Heinrich Isaac (ca. 1450 – 26 March 1517) was a Netherlandish composer of south Netherlandish origin during the Renaissance era. He wrote masses, motets, songs (in French, German and Italian), and instrumental music. A significant contemporary of Josquin des Prez, Isaac influenced the development of music in Germany. Several variants exist of his name: Ysaac, Ysaak, Henricus, Arrigo d'Ugo, and Arrigo il Tedesco among them. (Tedesco means "Flemish" or "German" in Italian.)

== Early life ==
Little is known about Isaac's early life (or indeed what he called himself), but it is probable that he was born in the Brabant. During the late 15th century, standards of music education in the region were excellent, and he was probably educated in his homeland, although the location is not known. Sixteenth-century Swiss music theorist and writer Heinrich Glarean claimed Isaac for Germany by dubbing him "Henricus Isaac Germanus", but in his will Isaac called himself by the patronymic "Ugonis de Flandria", 'Hugo's [son] from Flanders'. A writer in the Milanese Revista critica della letteratura italiana, June 1886, speculated that this patronymic might be connected to 'Huygens' and discovered the name "Isaacke" in the town archives of Bruges.

== Career ==

Heinrich Isaac's career spanned well over thirty years and allowed him to travel far from his homeland of Flanders into Germany, Italy, and Austria, as well as other parts of central Europe. While the absence of plentiful primary sources makes it hard for us to map out Isaac's life, piecing together the sources we do have along with the works he wrote gives us a good picture of just how popular this Franco-Flemish composer was in his time. Isaac was probably writing music by the 1470s, and the first document mentioning his name dates back to 15 September 1484, placing him in Innsbruck as a singer for Duke Sigismund of Austria, of the House of Habsburg. The following year Isaac migrated to Florence, since documents show that by July 1485 Isaac had become employed as a singer at the church Santa Maria del Fiore. By the middle of 1491, he was designated as a singer at Santissima Annunziata, a position that he held until 1493.

Several documents illustrate Isaac's long stay in Florence under the employment of Santa Maria del Fiore and Santissima Annunziata as a singer, and also suggest that he may have developed a close working-relationship with Lorenzo de' Medici. It is speculated that it was Medici who may have summoned Isaac to Florence from Innsbruck in 1484. Previously, Isaac had been identified as an organist to Lorenzo but the Isaac who served at this post is now known to have been Isaac Argyropoulos. During his presence in Florence from 1484 until the end of 1496, Isaac probably composed several masses, motets and secular songs, including missa "J'ay pris amours" and the carnival song "Hora è di Maggio". In 1487 Isaac composed the piece "A la battaglia" to commemorate the battle between Genoa and Florence for the castle Sarzanello although there is much debate over the exact date and purpose of the piece. Isaac's relationship with Lorenzo de' Medici must have been fairly close, because allegedly between 1488 and 1489 he composed the music for a play called "San Giovanni e San Paolo", written by Medici himself. Moreover, when Lorenzo died in April 1492 Isaac composed two motets in his memory. Lorenzo's son Piero inherited everything he owned, including his musical groups. In September 1492 Piero took his musical groups to Rome to perform for the coronation of Pope Alexander VI. Records show that Isaac was one of the three singers for whom clothing was purchased for the trip, implying that he probably performed for the Pope.

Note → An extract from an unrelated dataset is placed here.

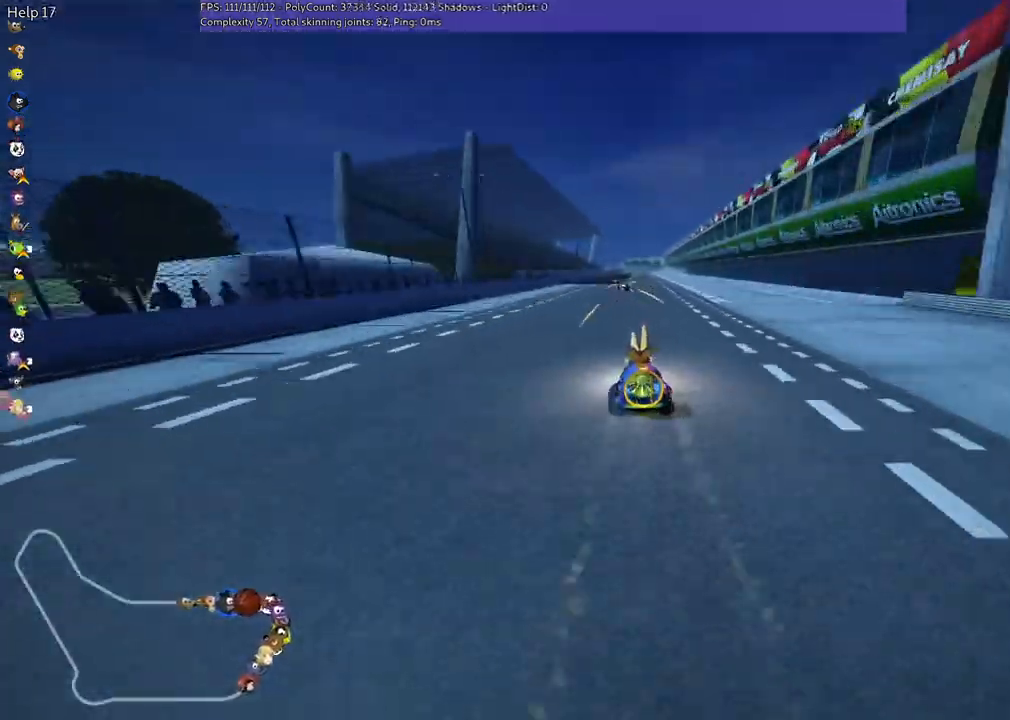
{"keys": ["up"], "events": [[267, "right", "down"], [433, "right", "up"]]}
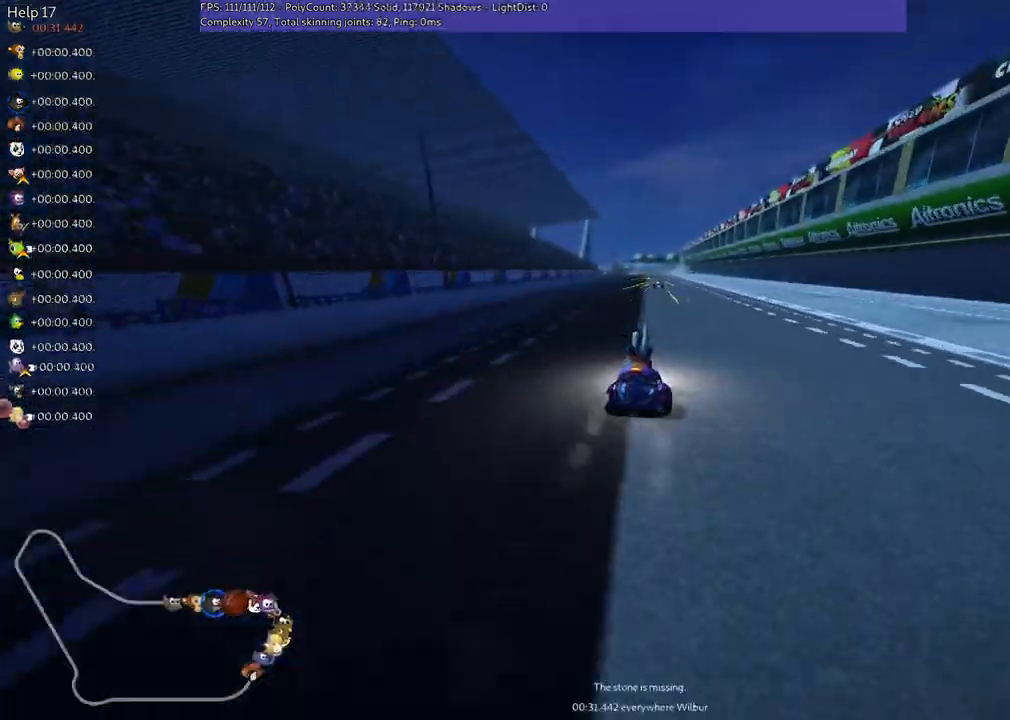
{"keys": ["left", "up"], "events": [[333, "left", "down"]]}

During his first stay in Florence Isaac also had dealings with a Florentine named Piero Bello, whose daughter Bartolomea was Isaac's wife. Although the actual date of the marriage is unknown, records imply that it may have been arranged for Isaac by Lorenzo de' Medici when he summoned Isaac from Flanders. There is record of Piero Bello giving Isaac a dowry for his daughter in January 1495.

In November 1496 after Isaac and his wife spent some time in Pisa, they moved to Vienna and became employed by Emperor Maximilian I. By the winter of 1496 Isaac and Bartolomea had gone from Pisa to Vienna to Innsbruck, and on 3 April 1497, Isaac was appointed court composer for Maximilian I. He remained under Maximilian's employment from 1496 until his death, although he did not remain stationary during that period. In fact, Isaac traveled extensively around Europe north of Italy. Payment documents from Maximilian's court imply Isaac traveled with the court to Torgau, Augsburg, Nürnberg, Wels, and back to Innsbruck between 1497 and 1501.

In 1502, Isaac returned to Italy, going to Florence to make arrangements with the hospital Santa Maria Nuova; payments were made to the hospital in return for health and food provisions. Recently discovered documents offer evidence that Isaac began making yearly payments to the confraternity of Santa Barbara for mutual assistance. On 15 August 1502, Isaac wrote his first will which included names of his proprietors, alluding to the fact that he was doing well to care for his wife and property should anything happen to him. He then traveled to Ferrara to the Este court where he wrote the motet "La mi la sol la sol la mi" in merely two days and competed with Josquin for employment: a famous letter from the agent of the Este family compared the two composers, saying that "[Isaac] is of a better disposition among his companions, and he will compose new works more often. It is true that Josquin composes better, but he composes when he wants to and not when one wants him to."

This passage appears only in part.